Future developments can be made by incorporating additional heterogeneous clinical data, more disease coverage, noise- removal techniques and federated learning to conduct privacy- preserving training. Altogether, the system has a high potential as a reliable clinical decision aid with regard to the timely and precise detection of lung pathology.

Fig 12. Visualization

In comparison to traditional models, the lightweight CNNs with transfer learning perform better in terms of generalization and lower computational load, which makes the system applicable both in the hospital setting and in remote healthcare. One of the essential innovations is the implementation of explainable AI through Grad-CAM that gives visual explanation of each prediction. This interpretability is a direct response to the black-box nature of deep learning systems, which enhances the level of trust clinicians have in it and promotes its use in the real world.

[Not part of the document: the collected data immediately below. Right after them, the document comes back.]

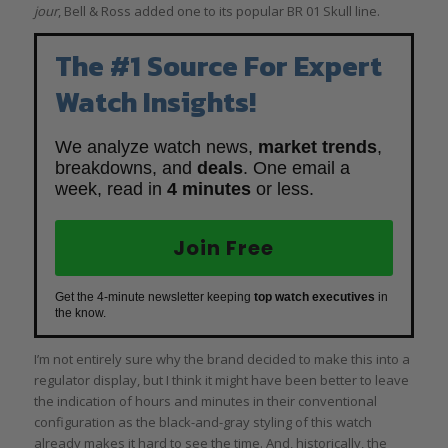
jour
, Bell & Ross added one to its popular BR 01 Skull line.
The #1 Source For Expert
Watch Insights!
We analyze watch news,
market trends
,
breakdowns, and
deals
. One email a
week, read in
4 minutes
or less.
Join Free
Get the 4-minute newsletter keeping
top watch executives
in
the know.
I’m not entirely sure why the brand decided to make this into a
regulator display, but I think it might have been better to leave
the indication of hours and minutes in their conventional
configuration as the black-and-gray styling of this watch
already makes it hard to see the time. And, historically, the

Fig 13. Prediction Probability Chart

The web-based deployment is more accessible and usable, allowing quick diagnostic support by providing predictions immediately and heatmap visualization. There are however limitations to the system such as the reliance on publicly available datasets and the possibility of misclassifications of visually similar diseases.

Fig 14. AI Interpretation

Fig 15. CT Scan Result

    1. CONCLUSION

The suggested interpretable AI system is efficient at automating the process of detecting abnormalities in the lungs using lightweight CNN models, powerful preprocessing, and Grad-CAM explainability on both CT and X-ray modalities. The system is very effective in diagnosing the normal, COVID-19, Tuberculosis, and Lung Cancer cases and also provides clear visual reasons that increase clinical confidence. It can be deployed on Django and provides real-time image upload, prediction display, and interpretability visualization, which makes it appropriate to use in a real-life diagnostic setting. In the future, the framework can be generalized using larger multi-institutional datasets to enhance generalization and reliability. The clinical applicability will be broadened further by incorporating other lung diseases like pneumonia, COPD and fibrosis. Adding more sophisticated architectures such as Vision Transformer or hybrid CNN-ViT can be useful in improving performance on complicated cases. The future work can further investigate federated learning to train on privacy and implement the system in the hospital PACS/RIS processes which can be smoothly extended to integrate the system into any real-world clinical environment.